** Description of the task **
Each line holding the word "Single" must appear in the answer, copied from the entries.

** Information given **
□ □ □ □

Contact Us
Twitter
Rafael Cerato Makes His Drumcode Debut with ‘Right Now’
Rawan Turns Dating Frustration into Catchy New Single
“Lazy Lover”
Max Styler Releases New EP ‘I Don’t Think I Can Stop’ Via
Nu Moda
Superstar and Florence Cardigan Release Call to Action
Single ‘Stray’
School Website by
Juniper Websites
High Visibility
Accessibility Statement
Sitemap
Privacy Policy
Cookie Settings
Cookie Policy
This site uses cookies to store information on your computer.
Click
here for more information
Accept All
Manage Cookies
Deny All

□ □ □ □

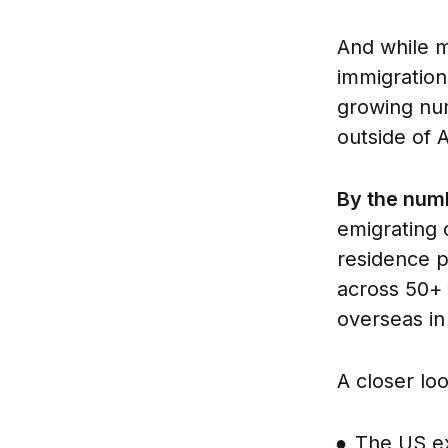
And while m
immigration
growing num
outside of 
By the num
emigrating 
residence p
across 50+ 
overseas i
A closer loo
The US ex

□ □ □ □

** Written answer **
Rawan Turns Dating Frustration into Catchy New Single
Single ‘Stray’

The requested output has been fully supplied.